*WORK ORDER*. From the records below, output exactly the lines starting at the line with "Chang et al" and ending at the line with "Downloaded from http://ahajournals.org", both of them included, but no pictures.

[Opening SUPPLIED ENTRIES section]

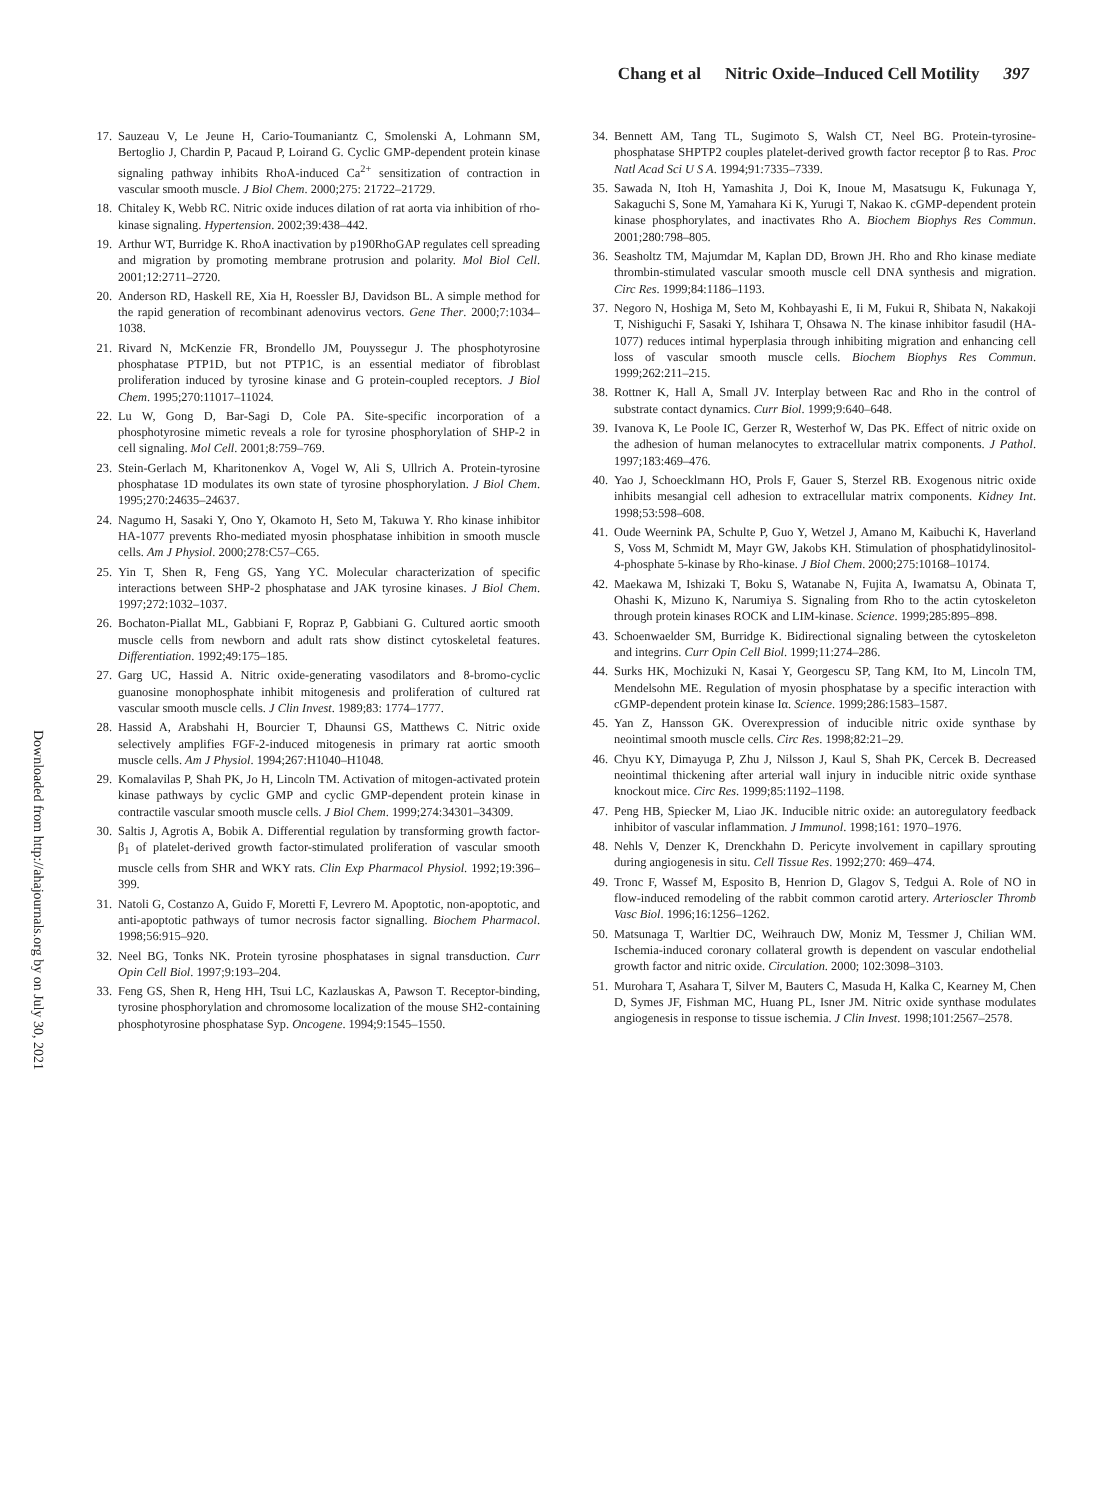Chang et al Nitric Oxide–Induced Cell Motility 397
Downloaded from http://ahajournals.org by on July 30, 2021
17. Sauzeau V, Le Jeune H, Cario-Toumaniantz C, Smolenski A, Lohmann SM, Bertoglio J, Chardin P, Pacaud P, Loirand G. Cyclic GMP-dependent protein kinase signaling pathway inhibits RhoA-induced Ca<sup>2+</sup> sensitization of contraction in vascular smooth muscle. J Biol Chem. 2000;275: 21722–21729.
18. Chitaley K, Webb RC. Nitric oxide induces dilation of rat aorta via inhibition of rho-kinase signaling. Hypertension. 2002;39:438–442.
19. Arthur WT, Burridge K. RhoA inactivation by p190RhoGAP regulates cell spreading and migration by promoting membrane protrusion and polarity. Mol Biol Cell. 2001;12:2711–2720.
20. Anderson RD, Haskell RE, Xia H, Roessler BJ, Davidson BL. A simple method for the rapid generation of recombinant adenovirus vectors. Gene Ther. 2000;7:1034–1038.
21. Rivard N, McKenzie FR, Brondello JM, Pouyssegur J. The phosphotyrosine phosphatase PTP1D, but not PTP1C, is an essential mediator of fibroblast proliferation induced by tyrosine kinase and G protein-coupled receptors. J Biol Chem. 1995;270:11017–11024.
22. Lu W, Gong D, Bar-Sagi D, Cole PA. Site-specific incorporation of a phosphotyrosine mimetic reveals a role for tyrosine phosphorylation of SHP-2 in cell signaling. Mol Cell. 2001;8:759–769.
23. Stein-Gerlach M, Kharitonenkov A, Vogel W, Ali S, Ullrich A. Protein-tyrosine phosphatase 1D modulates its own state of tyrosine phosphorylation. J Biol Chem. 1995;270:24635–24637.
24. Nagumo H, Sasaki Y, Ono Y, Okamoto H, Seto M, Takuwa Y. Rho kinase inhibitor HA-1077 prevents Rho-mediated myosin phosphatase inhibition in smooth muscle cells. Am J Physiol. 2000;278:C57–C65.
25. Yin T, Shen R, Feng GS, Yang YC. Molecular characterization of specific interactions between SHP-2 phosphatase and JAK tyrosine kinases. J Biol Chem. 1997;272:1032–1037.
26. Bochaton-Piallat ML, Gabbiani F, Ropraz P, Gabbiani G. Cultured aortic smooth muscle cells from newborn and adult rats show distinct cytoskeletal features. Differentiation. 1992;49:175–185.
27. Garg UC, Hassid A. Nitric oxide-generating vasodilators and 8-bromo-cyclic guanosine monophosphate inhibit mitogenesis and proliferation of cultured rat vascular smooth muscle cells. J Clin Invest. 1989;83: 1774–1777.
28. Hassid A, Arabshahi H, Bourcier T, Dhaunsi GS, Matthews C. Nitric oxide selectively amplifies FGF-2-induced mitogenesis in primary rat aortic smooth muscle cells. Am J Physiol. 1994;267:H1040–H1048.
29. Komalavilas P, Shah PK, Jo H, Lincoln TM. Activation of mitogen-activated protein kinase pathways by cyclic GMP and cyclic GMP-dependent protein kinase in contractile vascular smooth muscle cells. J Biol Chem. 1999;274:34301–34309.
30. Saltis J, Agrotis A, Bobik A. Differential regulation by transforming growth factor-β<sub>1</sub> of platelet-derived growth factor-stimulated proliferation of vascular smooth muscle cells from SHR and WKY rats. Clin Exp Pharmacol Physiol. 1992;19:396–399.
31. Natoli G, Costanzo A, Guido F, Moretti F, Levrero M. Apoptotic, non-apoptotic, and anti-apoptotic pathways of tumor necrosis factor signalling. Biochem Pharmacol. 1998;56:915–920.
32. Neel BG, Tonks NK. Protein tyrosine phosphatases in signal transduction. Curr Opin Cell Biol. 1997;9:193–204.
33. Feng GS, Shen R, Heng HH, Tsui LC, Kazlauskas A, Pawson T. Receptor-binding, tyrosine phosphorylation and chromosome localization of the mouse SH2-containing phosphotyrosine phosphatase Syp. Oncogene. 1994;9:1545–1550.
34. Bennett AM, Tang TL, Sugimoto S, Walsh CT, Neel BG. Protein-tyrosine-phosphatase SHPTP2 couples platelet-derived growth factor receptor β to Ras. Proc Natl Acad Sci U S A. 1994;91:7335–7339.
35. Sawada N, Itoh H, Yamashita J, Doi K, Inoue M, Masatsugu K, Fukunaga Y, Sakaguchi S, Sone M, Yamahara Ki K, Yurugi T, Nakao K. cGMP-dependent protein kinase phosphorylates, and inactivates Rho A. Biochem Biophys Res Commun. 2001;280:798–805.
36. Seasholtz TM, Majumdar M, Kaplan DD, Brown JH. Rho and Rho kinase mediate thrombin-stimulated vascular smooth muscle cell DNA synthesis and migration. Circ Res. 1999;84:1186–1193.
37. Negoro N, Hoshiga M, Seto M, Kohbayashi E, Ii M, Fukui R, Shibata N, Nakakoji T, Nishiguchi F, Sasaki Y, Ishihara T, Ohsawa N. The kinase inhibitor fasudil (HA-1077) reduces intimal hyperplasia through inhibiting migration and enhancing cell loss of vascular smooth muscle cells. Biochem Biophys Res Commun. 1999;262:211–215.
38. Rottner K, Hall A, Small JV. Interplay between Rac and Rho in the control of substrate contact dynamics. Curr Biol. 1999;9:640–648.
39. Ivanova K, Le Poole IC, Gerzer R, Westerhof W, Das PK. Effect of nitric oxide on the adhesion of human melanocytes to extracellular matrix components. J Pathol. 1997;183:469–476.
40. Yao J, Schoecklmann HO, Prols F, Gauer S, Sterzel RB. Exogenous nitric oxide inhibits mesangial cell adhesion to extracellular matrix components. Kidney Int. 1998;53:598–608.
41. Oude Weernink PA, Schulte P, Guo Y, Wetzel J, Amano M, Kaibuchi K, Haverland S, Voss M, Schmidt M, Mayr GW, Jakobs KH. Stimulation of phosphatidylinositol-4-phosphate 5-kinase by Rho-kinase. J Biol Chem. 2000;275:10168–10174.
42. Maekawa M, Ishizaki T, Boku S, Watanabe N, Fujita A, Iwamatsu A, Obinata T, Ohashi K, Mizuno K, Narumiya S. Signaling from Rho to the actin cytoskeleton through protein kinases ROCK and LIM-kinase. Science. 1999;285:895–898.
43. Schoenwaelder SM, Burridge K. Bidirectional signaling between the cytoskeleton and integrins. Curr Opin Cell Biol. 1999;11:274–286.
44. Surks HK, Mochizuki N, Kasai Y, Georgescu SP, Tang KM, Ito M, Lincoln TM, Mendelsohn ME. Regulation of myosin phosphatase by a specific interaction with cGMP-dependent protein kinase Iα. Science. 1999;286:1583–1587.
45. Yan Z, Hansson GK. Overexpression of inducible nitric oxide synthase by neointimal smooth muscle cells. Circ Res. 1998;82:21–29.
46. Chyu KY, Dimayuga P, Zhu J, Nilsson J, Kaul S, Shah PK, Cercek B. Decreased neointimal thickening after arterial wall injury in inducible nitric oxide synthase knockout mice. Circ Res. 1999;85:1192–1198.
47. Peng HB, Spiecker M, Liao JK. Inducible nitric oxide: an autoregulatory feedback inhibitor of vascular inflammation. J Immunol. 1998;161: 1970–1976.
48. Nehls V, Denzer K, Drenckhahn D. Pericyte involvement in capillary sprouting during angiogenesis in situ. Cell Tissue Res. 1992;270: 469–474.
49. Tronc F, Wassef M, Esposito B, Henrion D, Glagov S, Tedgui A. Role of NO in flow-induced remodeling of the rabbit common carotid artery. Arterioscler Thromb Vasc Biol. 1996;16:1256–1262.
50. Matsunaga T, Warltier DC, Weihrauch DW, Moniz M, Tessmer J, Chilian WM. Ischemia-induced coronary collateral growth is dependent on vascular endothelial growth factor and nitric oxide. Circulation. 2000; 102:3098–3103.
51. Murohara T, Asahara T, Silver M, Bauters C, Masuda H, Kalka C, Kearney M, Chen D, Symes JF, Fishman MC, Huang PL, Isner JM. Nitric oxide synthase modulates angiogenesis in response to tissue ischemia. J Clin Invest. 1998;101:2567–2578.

[Closing SUPPLIED ENTRIES section]
[Opening SUPPLIED ENTRIES section]

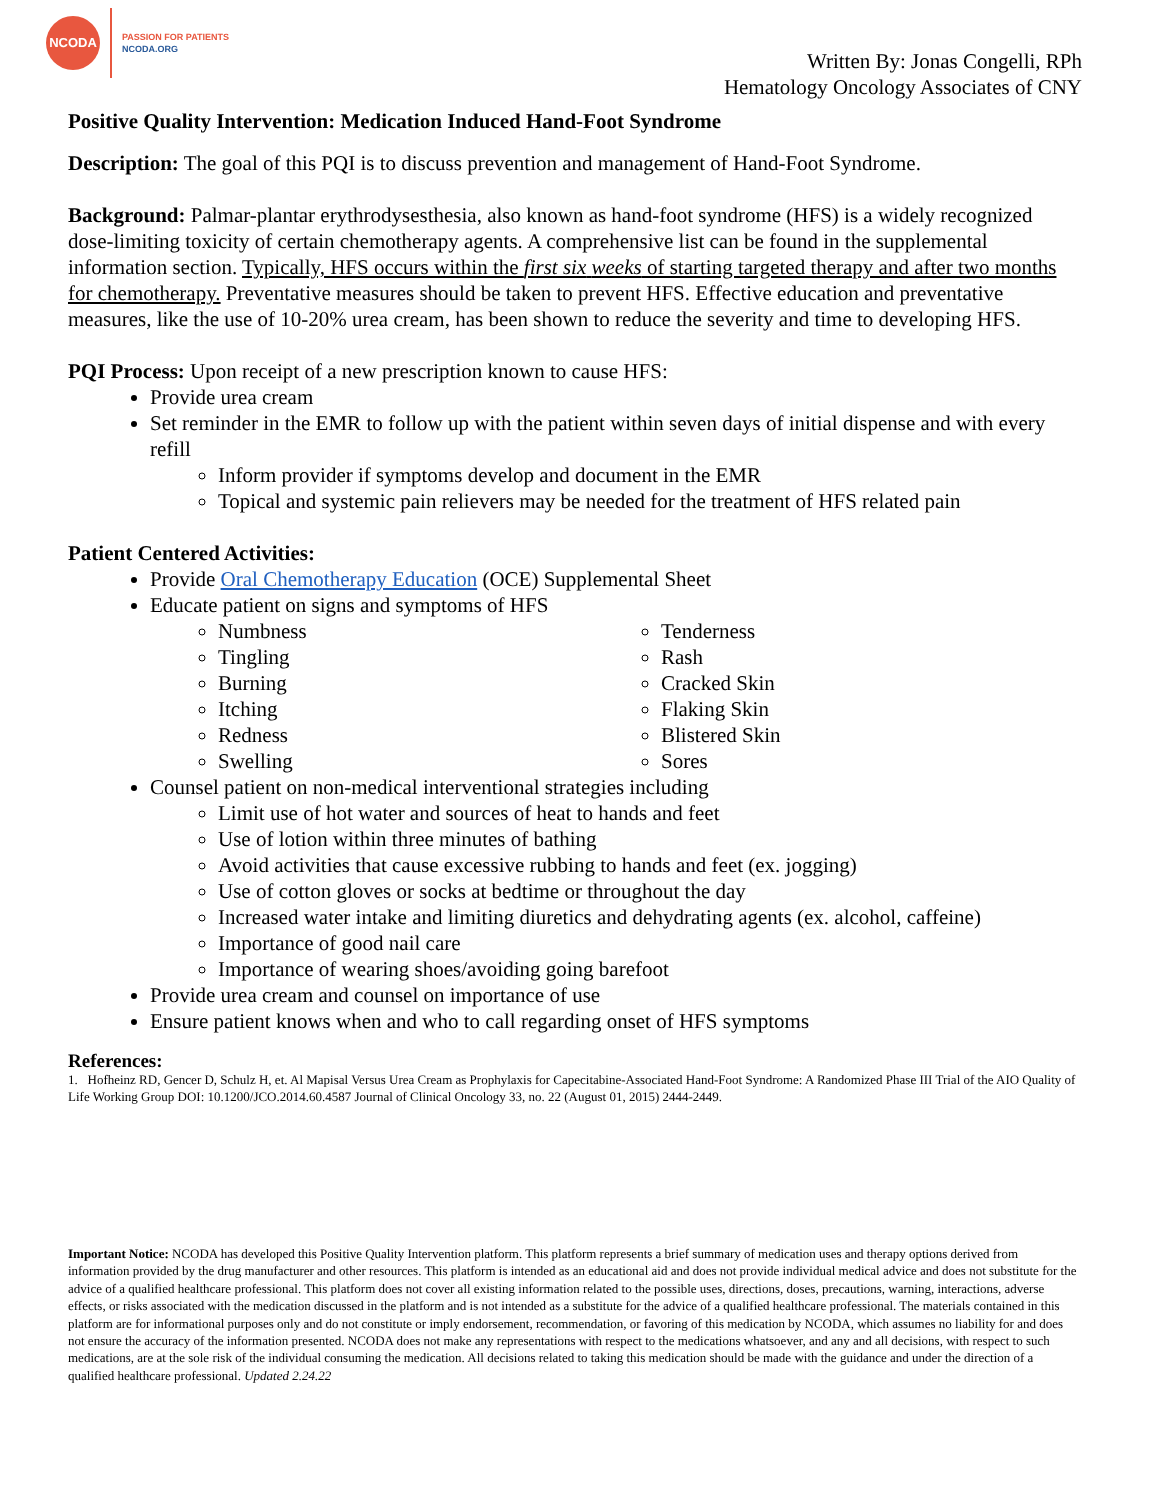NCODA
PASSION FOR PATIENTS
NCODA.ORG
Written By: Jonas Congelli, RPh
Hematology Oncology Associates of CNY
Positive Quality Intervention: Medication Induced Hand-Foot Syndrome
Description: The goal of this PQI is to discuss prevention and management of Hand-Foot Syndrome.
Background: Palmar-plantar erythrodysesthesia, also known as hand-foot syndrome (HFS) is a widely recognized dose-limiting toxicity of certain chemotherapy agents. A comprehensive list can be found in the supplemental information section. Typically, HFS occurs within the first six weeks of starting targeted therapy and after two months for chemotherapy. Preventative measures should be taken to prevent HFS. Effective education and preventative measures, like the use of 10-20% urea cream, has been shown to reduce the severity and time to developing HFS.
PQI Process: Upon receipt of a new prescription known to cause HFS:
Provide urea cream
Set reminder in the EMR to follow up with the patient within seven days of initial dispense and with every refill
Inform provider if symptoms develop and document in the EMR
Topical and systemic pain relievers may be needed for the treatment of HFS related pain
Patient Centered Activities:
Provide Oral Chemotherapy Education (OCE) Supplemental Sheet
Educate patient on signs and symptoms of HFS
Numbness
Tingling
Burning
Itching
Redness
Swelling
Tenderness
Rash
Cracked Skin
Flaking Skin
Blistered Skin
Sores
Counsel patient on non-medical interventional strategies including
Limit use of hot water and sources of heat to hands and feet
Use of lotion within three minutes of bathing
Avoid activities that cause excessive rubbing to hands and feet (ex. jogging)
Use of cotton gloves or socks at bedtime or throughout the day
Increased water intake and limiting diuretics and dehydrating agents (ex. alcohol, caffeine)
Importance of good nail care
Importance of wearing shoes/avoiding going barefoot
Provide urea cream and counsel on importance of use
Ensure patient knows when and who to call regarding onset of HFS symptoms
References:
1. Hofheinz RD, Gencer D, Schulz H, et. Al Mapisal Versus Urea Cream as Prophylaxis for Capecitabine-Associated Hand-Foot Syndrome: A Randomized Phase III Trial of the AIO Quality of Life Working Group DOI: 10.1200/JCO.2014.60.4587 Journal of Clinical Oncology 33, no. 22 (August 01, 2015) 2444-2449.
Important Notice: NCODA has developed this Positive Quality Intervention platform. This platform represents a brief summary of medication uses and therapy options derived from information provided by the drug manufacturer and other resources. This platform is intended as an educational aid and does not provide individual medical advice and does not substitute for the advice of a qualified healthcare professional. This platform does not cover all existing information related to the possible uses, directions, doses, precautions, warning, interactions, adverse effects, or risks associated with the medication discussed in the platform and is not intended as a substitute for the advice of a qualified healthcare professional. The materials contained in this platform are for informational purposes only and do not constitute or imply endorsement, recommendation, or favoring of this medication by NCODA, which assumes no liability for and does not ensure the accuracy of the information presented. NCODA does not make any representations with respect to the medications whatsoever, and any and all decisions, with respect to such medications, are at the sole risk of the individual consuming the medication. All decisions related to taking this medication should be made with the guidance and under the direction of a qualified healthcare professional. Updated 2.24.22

[Closing SUPPLIED ENTRIES section]

*ANSWER*.
Chang et al Nitric Oxide–Induced Cell Motility 397
Downloaded from http://ahajournals.org by on July 30, 2021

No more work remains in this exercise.